One: “The allegation of rape would not be rape under English law”
This is flatly untrue. The Assange legal team argued this twice before English courts, and twice the English courts ruled clearly that the allegation would also constitute rape under English law.

(See my post at Jack of Kent for further detail on this.)

Never reluctant to exploit a tautology, David Allen Green points out here that an allegation of rape cannot be anything other than an allegation of rape. The Swedish prosecutor defined the allegation in question at a sufficient level of generality to bring it within the definition of rape accepted in UK law. The UK court was not entitled to look beyond that ostensive definition, and decided that the requirement of dual criminality was met: “I have looked only at the language used in the warrant.”

This is all very neat, but the people David Allen Green is taking aim at here were arguing something like “if Assange was to be tried on the details of this allegation in the UK, he probably would not be convicted.” That argument tends to examine the details in the police documents under the lens of UK criminal law, and speculate on the hypothetical outcome of a trial on those facts, something that the UK courts did not do. There may be a rebuttal of that argument, too. But it would likely require more than a paragraph, and isn’t the one that David Allen Green presents here. This “zombie fact” hasn’t even taken a hit.

Two: “Assange is more likely to be extradited to USA from Sweden than the United Kingdom”

This is similarly untrue. Any extradition from Sweden to the United States would actually be more difficult. This is because it would require the consent of both Sweden and the United Kingdom.

(See Francis FitzGibbon QC’s Nothing Like the Sun for further detail on this.)

One can add that there is no evidence whatsoever that the United Kingdom would not swiftly comply with any extradition request from the United States; quite the reverse. Ask Gary McKinnon, or Richard O’Dwyer, or the NatWest Three.

In reality, the best opportunity for the United States for Assange to be extradited is whilst he is in the United Kingdom.

Firstly: Pay attention to this one, especially the statement “it would require the consent of both Sweden and the United Kingdom.” Because it’s going to come up in Point Three.

Secondly: Given the complexity of extradition law, where you end up churning into political bedrock wherever you dive, ultimately all ‘expert opinion’ on this point is speculative.
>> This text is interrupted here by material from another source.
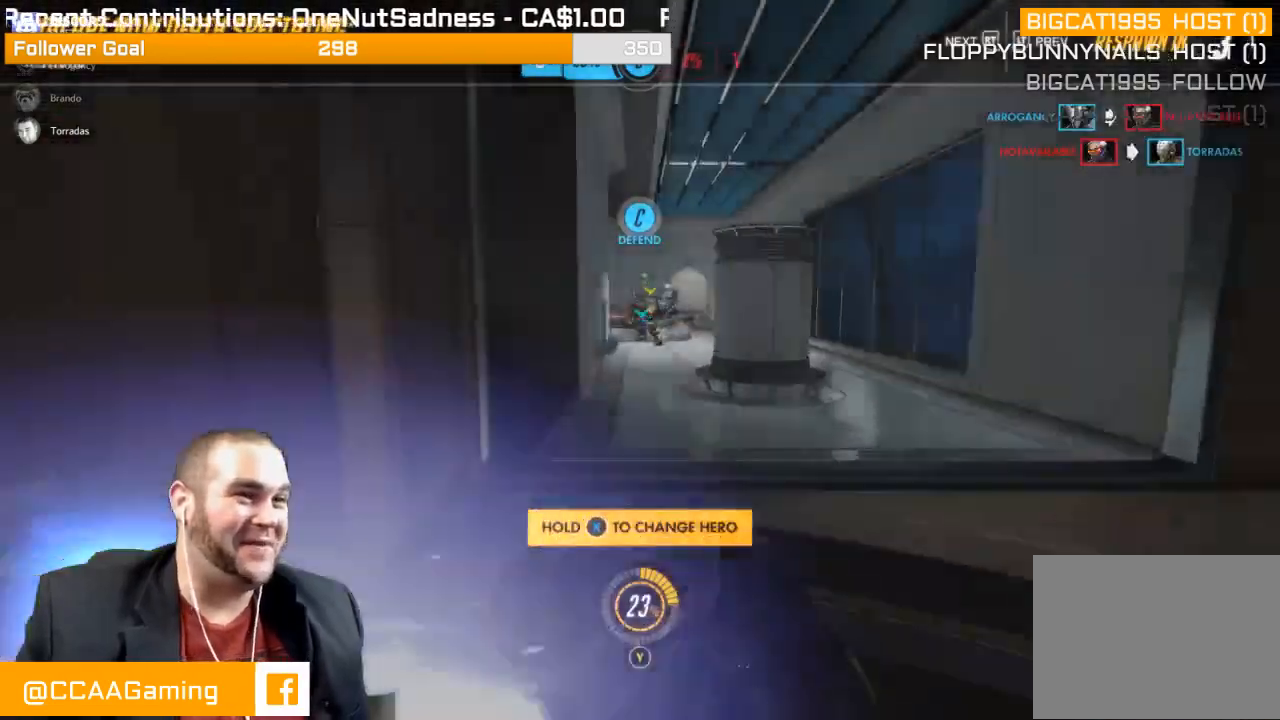
{"buttons": [], "left_stick": "up", "right_stick": "center", "events": [[100, "CROSS", "up"], [167, "CROSS", "down"], [250, "left_stick", "up"], [333, "CROSS", "up"]]}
Arguments that it would be easier to extradite from Sweden do not hinge solely on the treaties, but make reference to the pragmatic realities of London’s larger and more robust legal community. They hold that while Assange would be more vulnerable to extradition de jure, he would be in a de facto stronger position. The UK’s almost unilateral extradition treaty with the US is of course shameful, and arguments taking that into account certainly merit attention.

However, what David Allen Green fails to mention is that it is all moot. Neither the UK nor Sweden are attractive places from which to be fighting extradition to the United States. We can quibble over which is worse, but that’s missing the point. The extradition case kept Assange pinned in the UK under bail conditions. Far from wishing to remain vulnerable to the terms of the UK-US treaty, Assange was forced to be. That “the United Kingdom would… swiftly comply with any extradition request from the United States” is most likely true. That only further justifies Assange’s asylum bid.

Three: “Sweden should guarantee that there be no extradition to USA”

It would not be legally possible for Swedish government to give any guarantee about a future extradition, and nor would it have any binding effect on the Swedish legal system in the event of a future extradition request.
By asking for this ‘guarantee’, Assange is asking the impossible, as he probably knows. Under international law, all extradition requests have to be dealt with on their merits and in accordance with the applicable law; and any final word on an extradition would (quite properly) be with an independent Swedish court, and not the government giving the purported ‘guarantee’.

(See extradition and criminal lawyer Niall McCluskey for further detail on this.)

Also Sweden (like the United Kingdom) is bound by EU and ECHR law not to extradite in circumstances where there is any risk of the death penalty or torture. There would be no extradition to the United States in such circumstances.
(See Mark Klamberg’s blog for further information on this.)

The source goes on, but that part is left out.